I don’t dispute that filmmaking especially for the cousins across the pond means stories need to be simplified. I actually don’t care.

As a LOTR geek, I don’t want a commercially viable film, I want an accurate realisation of what is in my head. I waited 40+ years to meet Glorfindel and got some bird with collagen–filled lips. When he does introduce a character as Glorfindel, we get somebody who’d look a bit soft at a softie convention.

Glorfindel gets not much more than a couple of sentences and the point I was making (badly) was that Arwen gets even less. That is the “traditional” Tolkien-based fantasy female, non-existent. I shouldn’t even see a need for the other 50%. However, I do.

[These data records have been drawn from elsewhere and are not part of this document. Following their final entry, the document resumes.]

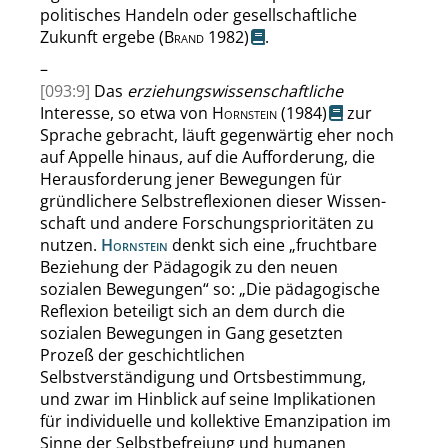
politisches Handeln oder gesellschaftliche
Zukunft ergebe
(
Brand
1982)
.
–
[093:9]
Das
erziehungswissenschaftliche
Interesse, so etwa von
Hornstein
(1984)
zur
Sprache gebracht, läuft gegenwärtig eher noch
auf Appelle hinaus, auf die Aufforderung, die
Herausforderung jener Bewegungen für
gründlichere Selbstreflexionen dieser Wissen­
schaft und andere Forschungsprioritäten zu
nutzen.
Hornstein
denkt sich eine
„
fruchtbare
Beziehung der Pädagogik zu den neuen
sozialen Bewegungen
“
so:
„
Die pädagogische
Reflexion beteiligt sich an dem durch die
sozialen Bewegungen in Gang gesetzten
Prozeß der geschichtlichen
Selbstverständigung und Ortsbestimmung,
und zwar im Hinblick auf seine Implikationen
für individuelle und kollektive Emanzipation im
Sinne der Selbstbefreiung und humanen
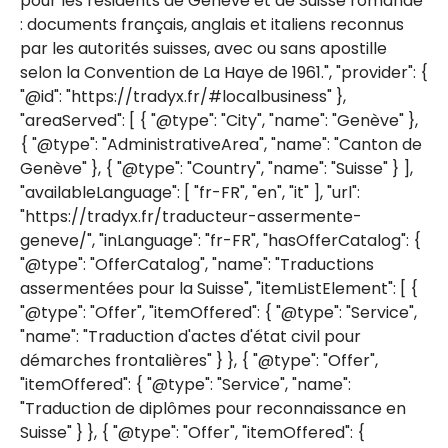
pour les résidents de Genève et de Suisse romande
: documents français, anglais et italiens reconnus
par les autorités suisses, avec ou sans apostille
selon la Convention de La Haye de 1961.", "provider": {
"@id": "https://tradyx.fr/#localbusiness" },
"areaServed": [ { "@type": "City", "name": "Genève" },
{ "@type": "AdministrativeArea", "name": "Canton de
Genève" }, { "@type": "Country", "name": "Suisse" } ],
"availableLanguage": [ "fr-FR", "en", "it" ], "url":
"https://tradyx.fr/traducteur-assermente-
geneve/", "inLanguage": "fr-FR", "hasOfferCatalog": {
"@type": "OfferCatalog", "name": "Traductions
assermentées pour la Suisse", "itemListElement": [ {
"@type": "Offer", "itemOffered": { "@type": "Service",
"name": "Traduction d'actes d'état civil pour
démarches frontalières" } }, { "@type": "Offer",
"itemOffered": { "@type": "Service", "name":
"Traduction de diplômes pour reconnaissance en
Suisse" } }, { "@type": "Offer", "itemOffered": {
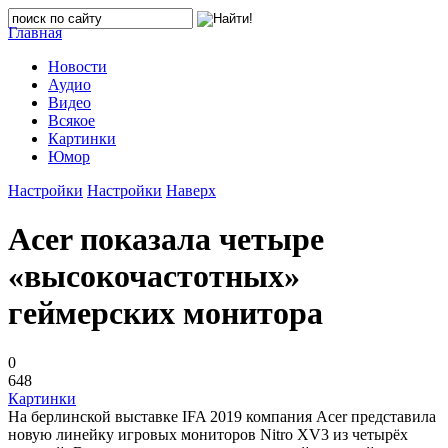
Главная
Новости
Аудио
Видео
Всякое
Картинки
Юмор
Настройки
Настройки
Наверх
Acer показала четыре
«высокочастотных»
геймерских монитора
0
648
Картинки
На берлинской выставке IFA 2019 компания Acer представила
новую линейку игровых мониторов Nitro XV3 из четырёх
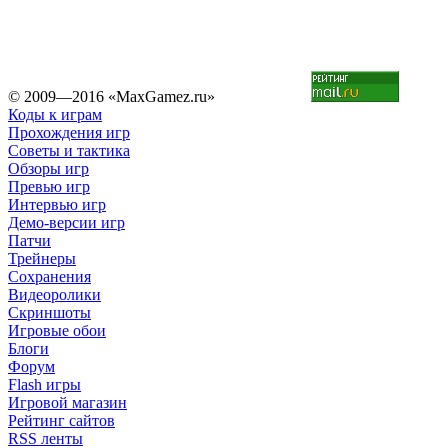
© 2009—2016 «MaxGamez.ru»
Коды к играм
Прохождения игр
Советы и тактика
Обзоры игр
Превью игр
Интервью игр
Демо-версии игр
Патчи
Трейнеры
Сохранения
Видеоролики
Скриншоты
Игровые обои
Блоги
Форум
Flash игры
Игровой магазин
Рейтинг сайтов
RSS ленты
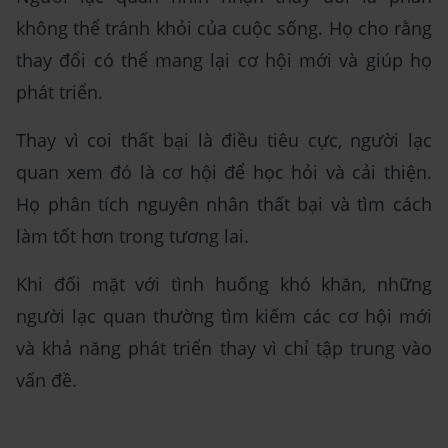
không thể tránh khỏi của cuộc sống. Họ cho rằng
thay đổi có thể mang lại cơ hội mới và giúp họ
phát triển.
Thay vì coi thất bại là điều tiêu cực, người lạc
quan xem đó là cơ hội để học hỏi và cải thiện.
Họ phân tích nguyên nhân thất bại và tìm cách
làm tốt hơn trong tương lai.
Khi đối mặt với tình huống khó khăn, những
người lạc quan thường tìm kiếm các cơ hội mới
và khả năng phát triển thay vì chỉ tập trung vào
vấn đề.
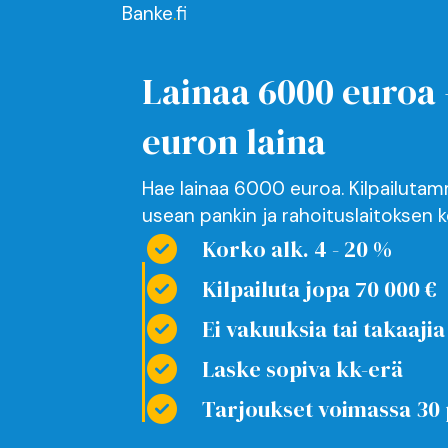
Banke
.
fi
Lainaa 6000 euroa 
euron laina
Hae lainaa 6000 euroa. Kilpailuta
usean pankin ja rahoituslaitoksen k
Korko alk. 4 - 20 %
Kilpailuta jopa 70 000 €
Ei vakuuksia tai takaajia
Laske sopiva kk-erä
Tarjoukset voimassa 30 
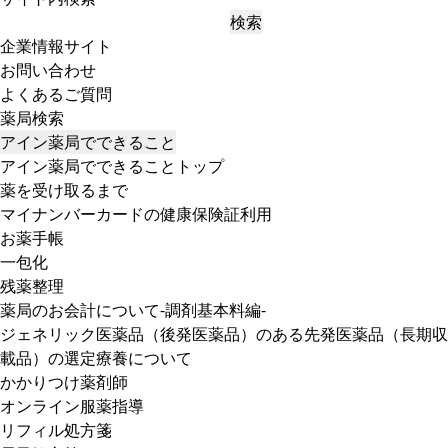
検索
企業情報サイト
お問い合わせ
よくあるご質問
薬局検索
アイン薬局でできること
アイン薬局でできることトップ
薬を受け取るまで
マイナンバーカードの健康保険証利用
お薬手帳
一包化
残薬整理
薬局のお会計について-調剤基本料編-
ジェネリック医薬品（後発医薬品）のある先発医薬品（長期収
載品）の選定療養について
かかりつけ薬剤師
オンライン服薬指導
リフィル処方箋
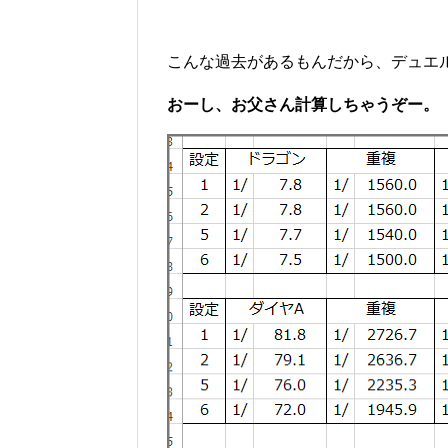
こんな過去があるもんだから、デュエ
おーし、お父さん計算しちゃうぞー。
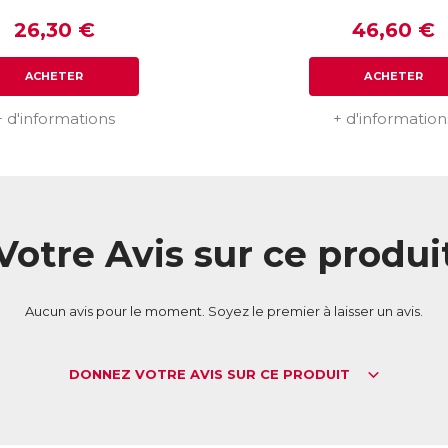
26,30 €
46,60 €
ACHETER
ACHETER
+ d'informations
+ d'information
Votre Avis sur ce produi
Aucun avis pour le moment. Soyez le premier à laisser un avis.
DONNEZ VOTRE AVIS SUR CE PRODUIT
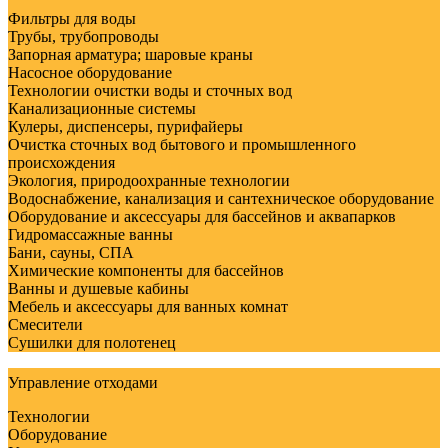
Фильтры для воды
Трубы, трубопроводы
Запорная арматура; шаровые краны
Насосное оборудование
Технологии очистки воды и сточных вод
Канализационные системы
Кулеры, диспенсеры, пурифайеры
Очистка сточных вод бытового и промышленного
происхождения
Экология, природоохранные технологии
Водоснабжение, канализация и сантехническое оборудование
Оборудование и аксессуары для бассейнов и аквапарков
Гидромассажные ванны
Бани, сауны, СПА
Химические компоненты для бассейнов
Ванны и душевые кабины
Мебель и аксессуары для ванных комнат
Смесители
Сушилки для полотенец
Управление отходами
Технологии
Оборудование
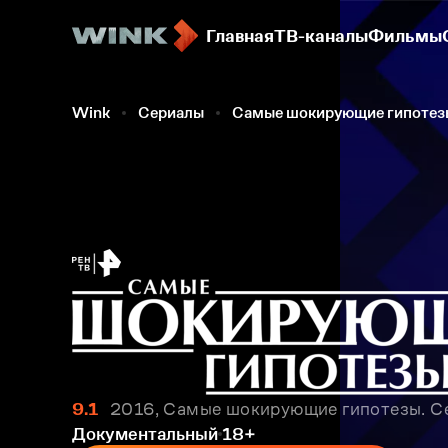
Главная
ТВ-каналы
Фильмы
Wink
Сериалы
Самые шокирующие гипотез
9.1
2016, Самые шокирующие гипотезы. Се
Документальный
18+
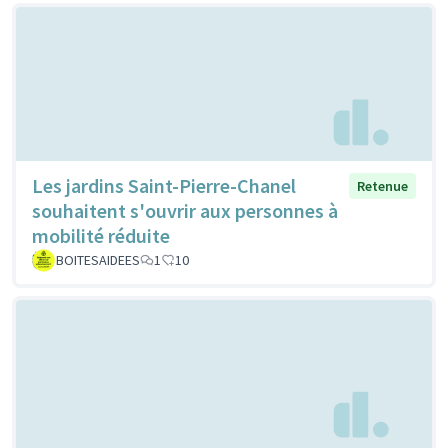
Les jardins Saint-Pierre-Chanel
Retenue
souhaitent s'ouvrir aux personnes à
mobilité réduite
BOITESAIDEES
1
10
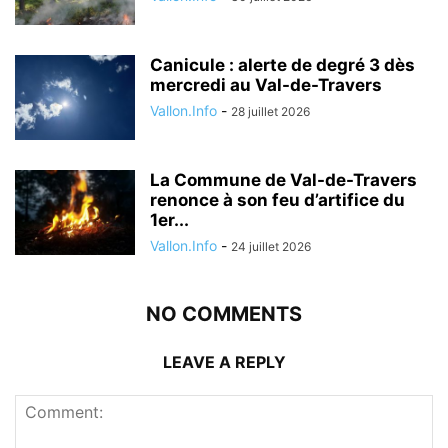
Canicule : alerte de degré 3 dès
mercredi au Val-de-Travers
Vallon.Info
-
28 juillet 2026
La Commune de Val-de-Travers
renonce à son feu d’artifice du
1er...
Vallon.Info
-
24 juillet 2026
NO COMMENTS
LEAVE A REPLY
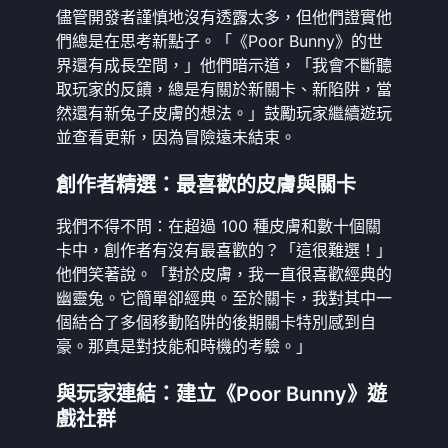
儘管開發者謹慎地沒有透露太多，但他們證實他
們總是在思考新點子。「《Poor Bunny》的世
界還有成長空間，」他們暗示道，「我會不斷聽
取玩家的反饋，總是有關於新關卡、新陷阱，當
然還有新兔子皮膚的想法。」鼓勵玩家繼續遊玩
並查看更新，因為冒險遠未結束。
創作者精選：最喜歡的皮膚與關卡
我們不得不問：在超過 100 種皮膚和數十個關
卡中，創作者有沒有最喜歡的？「這很難選！」
他們笑著說。「對於皮膚，我一直很喜歡經典的
幽靈兔。它簡單卻經典。至於關卡，我對其中一
個結合了多個移動陷阱的後期關卡特別感到自
豪。那真是對技能和時機的考驗。」
與玩家連結：建立《Poor Bunny》遊
戲社群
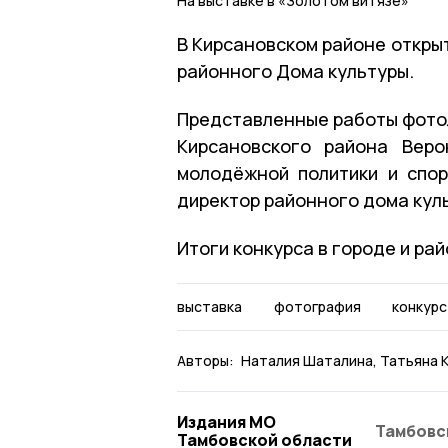
На выставке в «Золотом витязе»
В Кирсановском районе откры
районного Дома культуры.
Представленные работы фото
Кирсановского района Веро
молодёжной политики и спо
директор районного дома кул
Итоги конкурса в городе и ра
выставка
фотография
конкурс
Авторы:
Наталия Шаталина
Татьяна 
Издания МО
Тамбовс
Тамбовской области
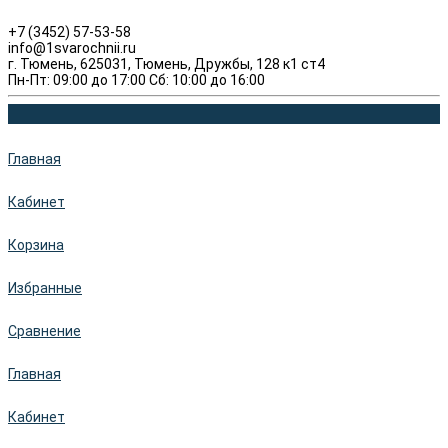
+7 (3452) 57-53-58
info@1svarochnii.ru
г. Тюмень, 625031, Тюмень, Дружбы, 128 к1 ст4
Пн-Пт: 09:00 до 17:00 Сб: 10:00 до 16:00
Главная
Кабинет
Корзина
Избранные
Сравнение
Главная
Кабинет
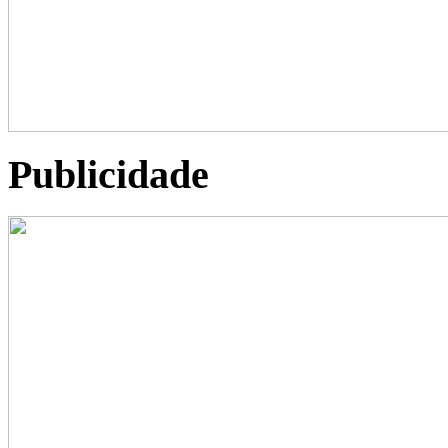
Publicidade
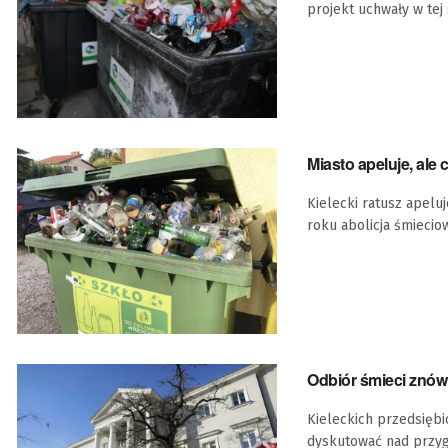
projekt uchwały w tej s
Miasto apeluje, al
Kielecki ratusz apelu
roku abolicja śmieciow
Odbiór śmieci znów
Kieleckich przedsiębi
dyskutować nad przygo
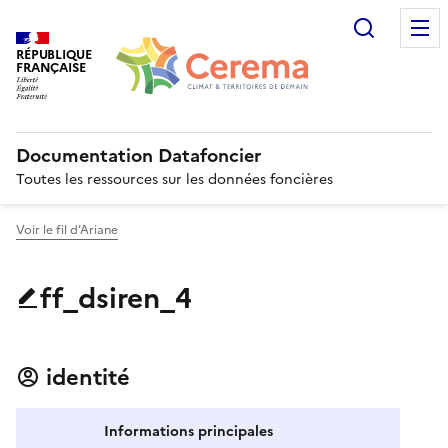
Recherc
RÉPUBLIQUE
FRANÇAISE
Documentation Datafoncier
Toutes les ressources sur les données foncières
Voir le fil d’Ariane
ff_dsiren_4
identité
Informations principales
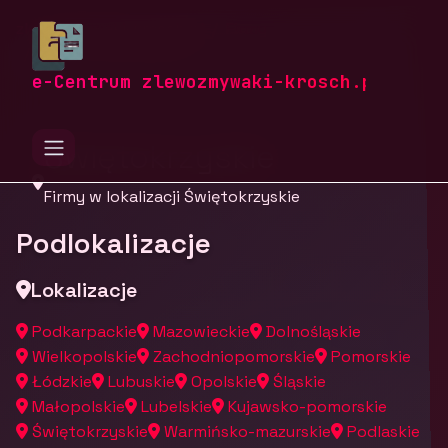
zlewozmywaki-krosch.pl
Firmy
Firmy z województwa
e-Centrum zlewozmywaki-krosch.pl
Świętokrzyskie
Firmy w lokalizacji Świętokrzyskie
Podlokalizacje
Lokalizacje
Podkarpackie
Mazowieckie
Dolnośląskie
Wielkopolskie
Zachodniopomorskie
Pomorskie
Łódzkie
Lubuskie
Opolskie
Śląskie
Małopolskie
Lubelskie
Kujawsko-pomorskie
Świętokrzyskie
Warmińsko-mazurskie
Podlaskie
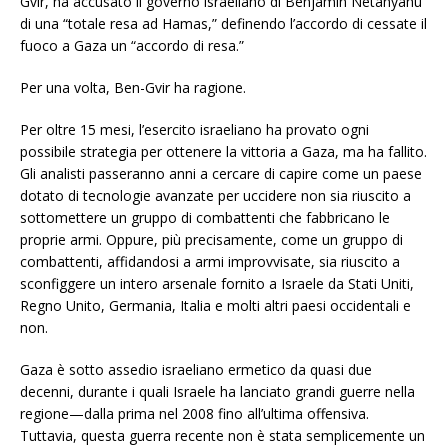
Gvir, ha accusato il governo israeliano di Benjamin Netanyahu
di una “totale resa ad Hamas,” definendo l’accordo di cessate il
fuoco a Gaza un “accordo di resa.”
Per una volta, Ben-Gvir ha ragione.
Per oltre 15 mesi, l’esercito israeliano ha provato ogni
possibile strategia per ottenere la vittoria a Gaza, ma ha fallito.
Gli analisti passeranno anni a cercare di capire come un paese
dotato di tecnologie avanzate per uccidere non sia riuscito a
sottomettere un gruppo di combattenti che fabbricano le
proprie armi. Oppure, più precisamente, come un gruppo di
combattenti, affidandosi a armi improvvisate, sia riuscito a
sconfiggere un intero arsenale fornito a Israele da Stati Uniti,
Regno Unito, Germania, Italia e molti altri paesi occidentali e
non.
Gaza è sotto assedio israeliano ermetico da quasi due
decenni, durante i quali Israele ha lanciato grandi guerre nella
regione—dalla prima nel 2008 fino all’ultima offensiva.
Tuttavia, questa guerra recente non è stata semplicemente un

All of this is of course seriously tongue-in-cheek!

@Lydia, Correct, whilst many profess they don’t have a bias, I made the decision to sufficiently mask my gender. I can’t recall ever being phased by reading fantasy written by a woman, but then I’ve been caught the other way by the likes of JV Jones. I also think my surname is too long, plus I have a children’s book on the blocks and I REALLY don’t want underage readers picking up Amara’s Daughter.

Unknown said…
Sorry Lydia, I didn’t read your comment fully. Interestingly, it was a woman who recently said she’d read enough ‘edgy’ female leads. I was asking if I should flip the gender on a story I was working on.

It is a fact that more young women read. I think if the character works, the gender isn’t as important. For instance, I can’t read chick-lit, because what I have tried feel rather clichéd, ‘sex in the city’ style. In-jokes aimed at women. Hunger Games and Diversity seem to say female leads can work okay.

I’m probably the wrong person to comment. I find women more interesting than men.